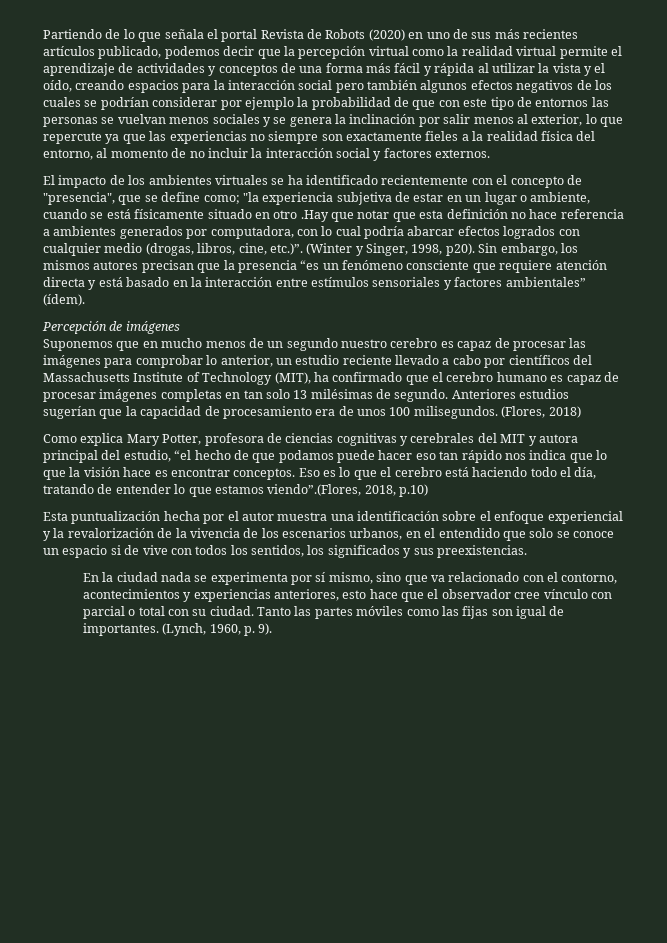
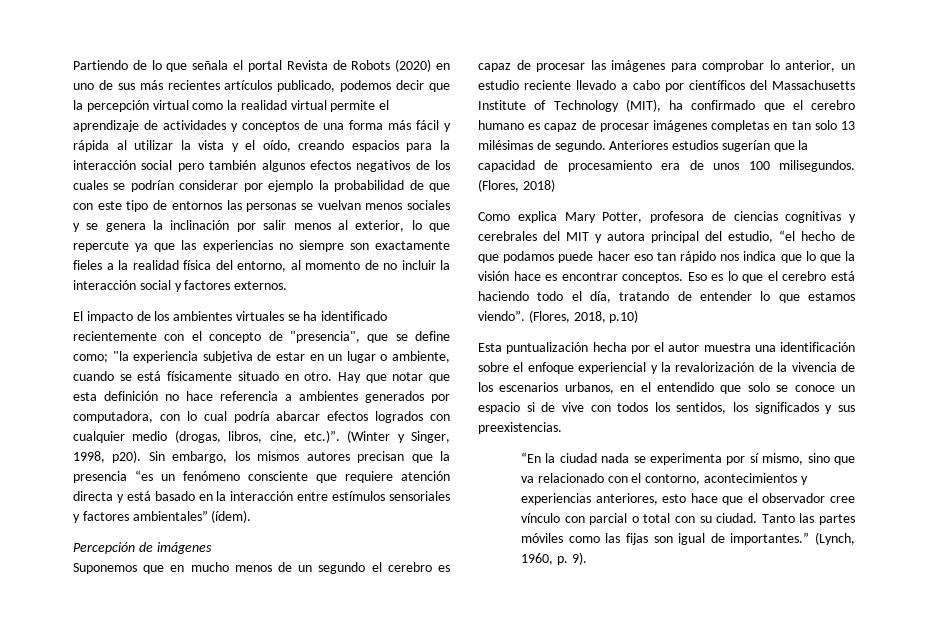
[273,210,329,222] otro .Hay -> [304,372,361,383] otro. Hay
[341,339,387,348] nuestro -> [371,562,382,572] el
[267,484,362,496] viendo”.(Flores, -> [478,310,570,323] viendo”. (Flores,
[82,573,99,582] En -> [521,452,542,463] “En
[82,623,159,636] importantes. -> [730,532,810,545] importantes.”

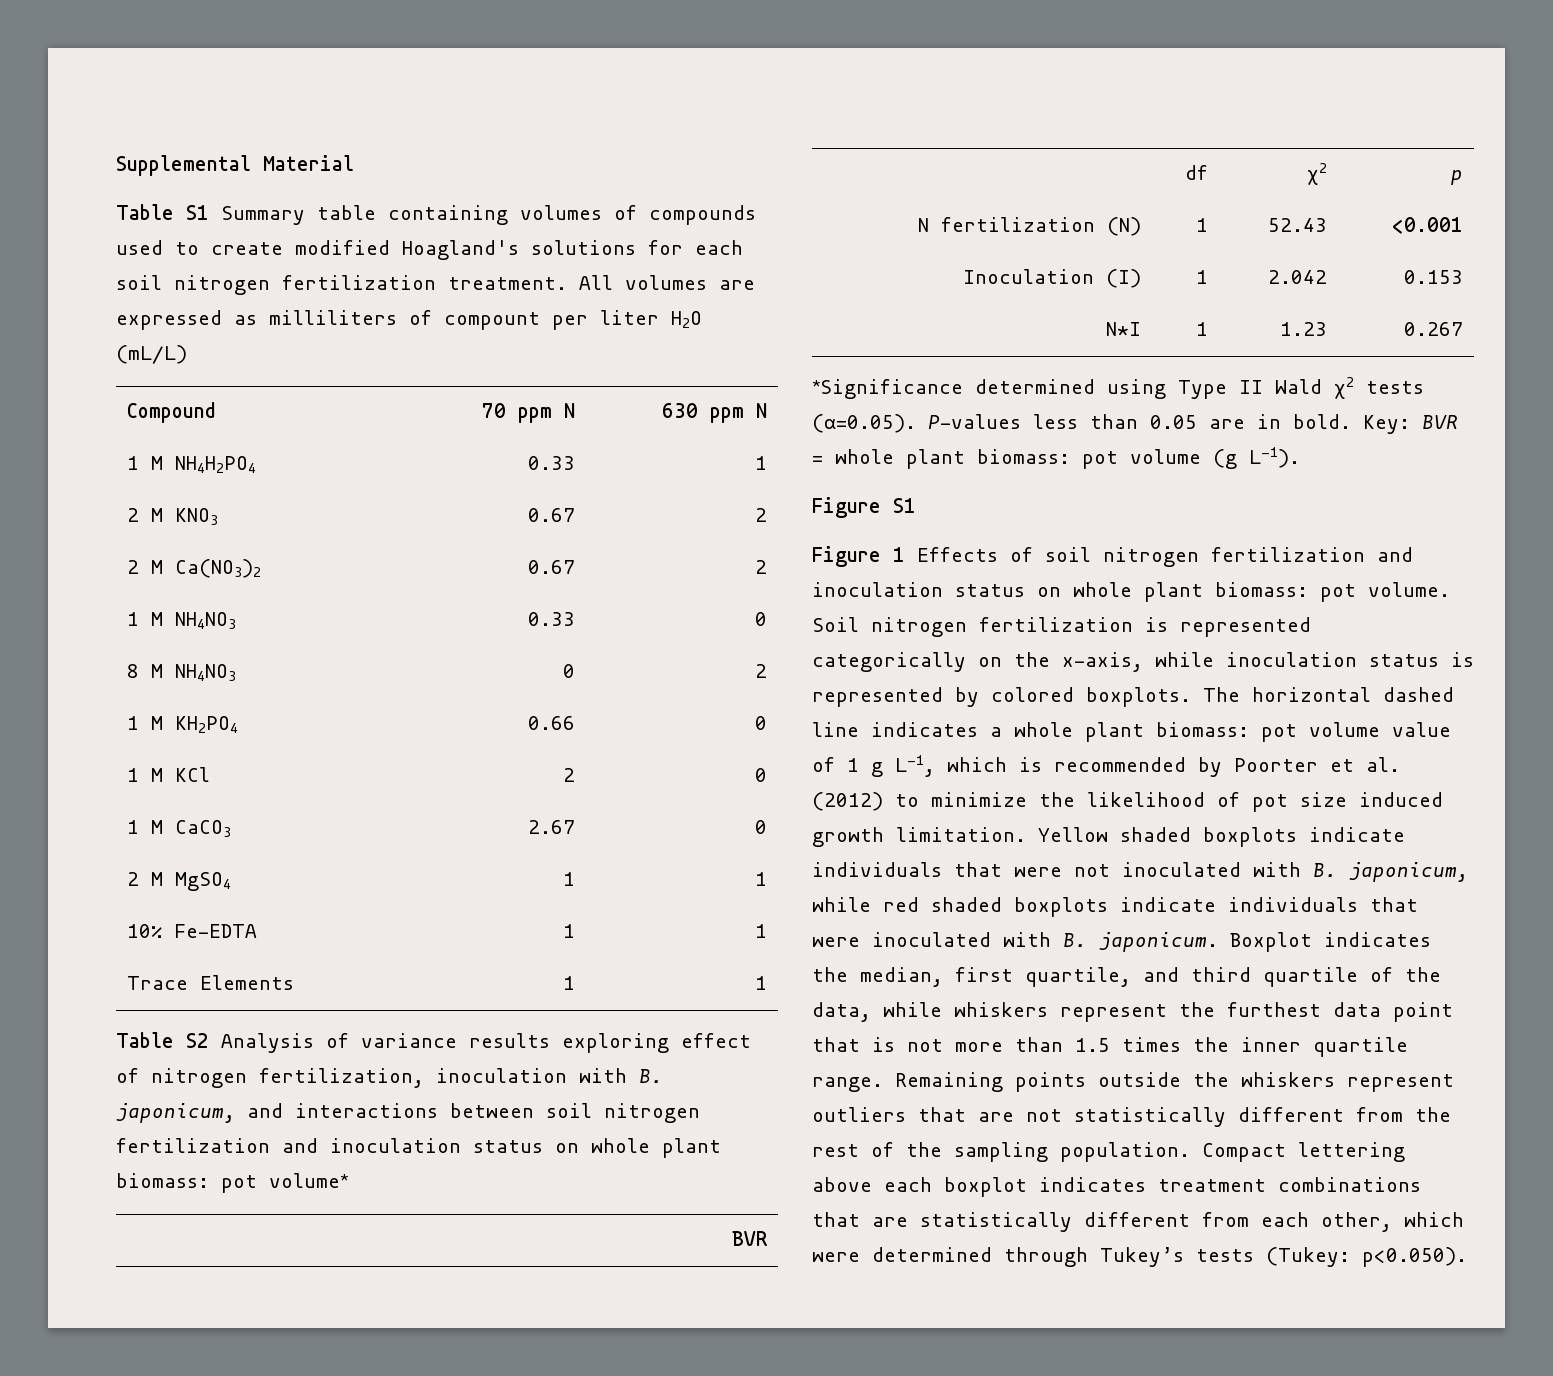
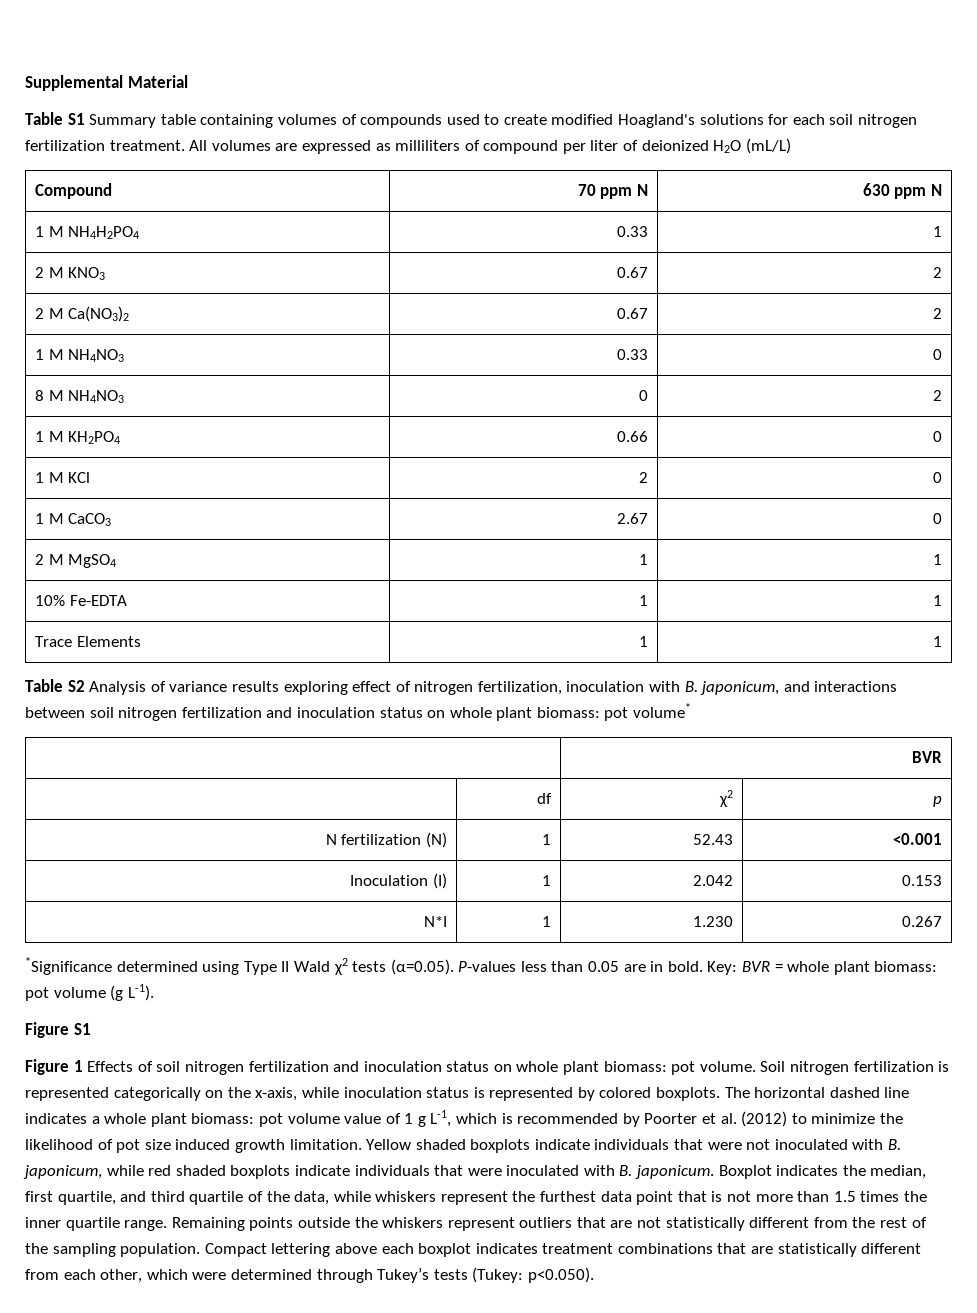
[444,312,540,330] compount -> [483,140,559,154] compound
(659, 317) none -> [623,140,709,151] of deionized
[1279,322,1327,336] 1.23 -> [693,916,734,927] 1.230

■ **Directions**: Beginning with the line that contains "[444,312,540,330] compount ->", restate word for word each line through the last one in the data, and write nothing more.

■ **Output of the exercise**:
[444,312,540,330] compount -> [483,140,559,154] compound
(659, 317) none -> [623,140,709,151] of deionized
[1279,322,1327,336] 1.23 -> [693,916,734,927] 1.230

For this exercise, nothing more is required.